Vidéos associées :
Le Centre de Neurosciences de Cuba (CNEURO), institution scientifique de premier plan appartenant au Groupe BioCubaFarma, a lancé un appel d'offres le 28 avril pour inviter le secteur privé - y compris les Mipymes et les travailleurs indépendants - à prendre en charge l'exploitation de sa flotte de transport, une fonction que l'institution ne peut plus assumer avec ses propres ressources.
Le document, signé par Ing. Reymundo Guerra Grau, Directeur Administratif de CNEURO, convoque formellement « à la signature d'un Accord de Collaboration pour l'utilisation et l'exploitation du transport de CNEURO », en se fondant sur la Résolution 149/2024 du Ministère de l'Économie et de la Planification.

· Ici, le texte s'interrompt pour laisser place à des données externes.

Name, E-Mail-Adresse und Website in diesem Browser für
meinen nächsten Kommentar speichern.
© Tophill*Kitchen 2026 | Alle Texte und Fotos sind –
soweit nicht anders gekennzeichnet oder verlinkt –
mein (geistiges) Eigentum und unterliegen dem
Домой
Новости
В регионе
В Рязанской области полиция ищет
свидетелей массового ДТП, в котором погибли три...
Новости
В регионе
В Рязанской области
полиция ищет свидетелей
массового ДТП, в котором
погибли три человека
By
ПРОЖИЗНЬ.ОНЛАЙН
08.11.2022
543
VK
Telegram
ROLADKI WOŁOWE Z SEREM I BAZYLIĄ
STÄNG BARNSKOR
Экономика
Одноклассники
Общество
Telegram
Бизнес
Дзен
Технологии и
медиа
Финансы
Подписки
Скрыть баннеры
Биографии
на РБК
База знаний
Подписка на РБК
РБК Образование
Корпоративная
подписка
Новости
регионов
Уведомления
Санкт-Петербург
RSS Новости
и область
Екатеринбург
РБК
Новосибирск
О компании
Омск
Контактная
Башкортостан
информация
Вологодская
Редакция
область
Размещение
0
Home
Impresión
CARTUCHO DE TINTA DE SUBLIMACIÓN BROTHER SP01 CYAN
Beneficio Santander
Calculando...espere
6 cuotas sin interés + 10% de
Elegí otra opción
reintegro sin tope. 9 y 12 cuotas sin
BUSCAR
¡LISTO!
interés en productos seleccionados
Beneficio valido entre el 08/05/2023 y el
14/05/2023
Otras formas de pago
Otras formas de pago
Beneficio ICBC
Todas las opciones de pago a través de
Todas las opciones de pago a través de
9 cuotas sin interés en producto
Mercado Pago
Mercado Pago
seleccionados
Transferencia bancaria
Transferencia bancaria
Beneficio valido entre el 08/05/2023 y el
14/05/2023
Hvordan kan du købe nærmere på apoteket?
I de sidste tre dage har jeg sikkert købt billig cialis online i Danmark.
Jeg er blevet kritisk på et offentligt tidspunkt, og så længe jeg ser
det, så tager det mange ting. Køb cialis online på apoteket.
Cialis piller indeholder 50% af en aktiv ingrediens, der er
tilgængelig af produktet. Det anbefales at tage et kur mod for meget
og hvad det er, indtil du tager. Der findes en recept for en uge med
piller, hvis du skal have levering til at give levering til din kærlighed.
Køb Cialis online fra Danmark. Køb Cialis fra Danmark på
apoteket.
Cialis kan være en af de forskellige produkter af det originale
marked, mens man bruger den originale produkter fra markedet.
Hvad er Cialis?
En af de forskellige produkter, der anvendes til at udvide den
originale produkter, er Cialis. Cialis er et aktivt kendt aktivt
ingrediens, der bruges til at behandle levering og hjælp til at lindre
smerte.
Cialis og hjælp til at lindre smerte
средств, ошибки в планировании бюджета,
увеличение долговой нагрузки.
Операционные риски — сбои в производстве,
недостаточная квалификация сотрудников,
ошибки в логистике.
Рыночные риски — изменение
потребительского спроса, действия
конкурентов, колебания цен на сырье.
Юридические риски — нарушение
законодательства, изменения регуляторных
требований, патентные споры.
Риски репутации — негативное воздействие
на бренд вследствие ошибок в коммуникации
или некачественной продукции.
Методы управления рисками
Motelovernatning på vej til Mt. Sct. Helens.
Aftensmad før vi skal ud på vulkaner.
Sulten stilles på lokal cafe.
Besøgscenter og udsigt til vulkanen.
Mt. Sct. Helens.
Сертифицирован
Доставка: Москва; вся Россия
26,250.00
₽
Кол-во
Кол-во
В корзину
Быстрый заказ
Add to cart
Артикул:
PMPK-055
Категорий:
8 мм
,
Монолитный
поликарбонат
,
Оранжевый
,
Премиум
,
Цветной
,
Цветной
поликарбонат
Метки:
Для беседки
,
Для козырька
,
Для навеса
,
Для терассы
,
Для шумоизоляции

Le document détaille cinq véhicules inclus dans l'accord.
Actuellement, un seul -un autobus Yutong de 13 places, immatriculé B174903- est en circulation.
Les quatre autres nécessitent des réparations avant de pouvoir fonctionner : un Mercedes Benz Sprinter de 20 places (B200045), deux fourgons Citroën (B245811 et B153400) et un fourgon Peugeot (B196283).
Le schéma des contributions révèle clairement la nature du problème.
CNEURO propose des véhicules, la garde dans ses installations, des conducteurs de son propre personnel, des capacités d'achat et d'importation à l'étranger, ainsi qu'une plateforme de paiement en devises.
La partie privée, en revanche, devra apporter ce que l'État ne peut plus garantir : « liquidité pour l'achat de pièces et de composants », « liquidité pour l'achat de carburant » ainsi que pour l'entretien et la réparation des véhicules, s'engageant à le faire « au moindre coût possible ».
L'accord établit des obligations de service concrètes.
Selon le document, «deux trajets quotidiens (aller et retour) seront garantis pour le personnel déterminé par l'entreprise dans les zones environnantes (Lisa, Marianao et Playa) après accord entre les parties».
De plus, «les deux parties effectueront une conciliation mensuelle de l'état technique du transport».
La convocation ne fixe pas de limite de participants : « aucun limite ne sera établi quant au nombre de soumissionnaires ni de propositions », et laisse ouverte la possibilité d'incorporer d'autres véhicules du centre, puisque « d'autres véhicules de notre centre, à l'intérêt du soumissionnaire pour des activités spécifiques, seront également pris en compte ».
Le cas de CNEURO n'est pas un fait isolé.
Le transport en Cuba s’enfonce chaque jour tandis que les autorités reconnaissent la gravité de la situation : le ministre des Transports a admis en mars que les autobus nationaux n'opèrent qu'un seul départ par jour.
Le système de transport public a connu une baisse de 93 % entre janvier et septembre 2025.
La crise énergétique aggrave la situation. Díaz-Canel a averti que le pétrole russe s'épuise et que le pays a besoin de huit navires de carburant par mois, mais n'en a reçu qu'un depuis décembre 2025.
Le 6 février, le transport urbain à La Havane a complètement cessé de fonctionner sans itinéraires d'autobus ni de minibus en raison d'un manque de combustible.
La situation ne se limite pas au transport. Les hôpitaux à Cuba travaillent dans des conditions de guerre en raison des coupures de courant et de la pénurie, et le système de santé cubain est au bord de l'effondrement selon des voix au sein même du secteur.
Que une institution scientifique dédiée à la recherche sur les maladies neurologiques telles que la maladie d'Alzheimer, la maladie de Parkinson et l'épilepsie doive faire appel au secteur privé pour garantir le transfert basique de son personnel illustre la profondeur de l'effondrement institutionnel que connaît Cuba après des décennies de gestion centralisée.
La convocation est valable pendant 15 jours ouvrables à partir de sa publication dans les médias officiels.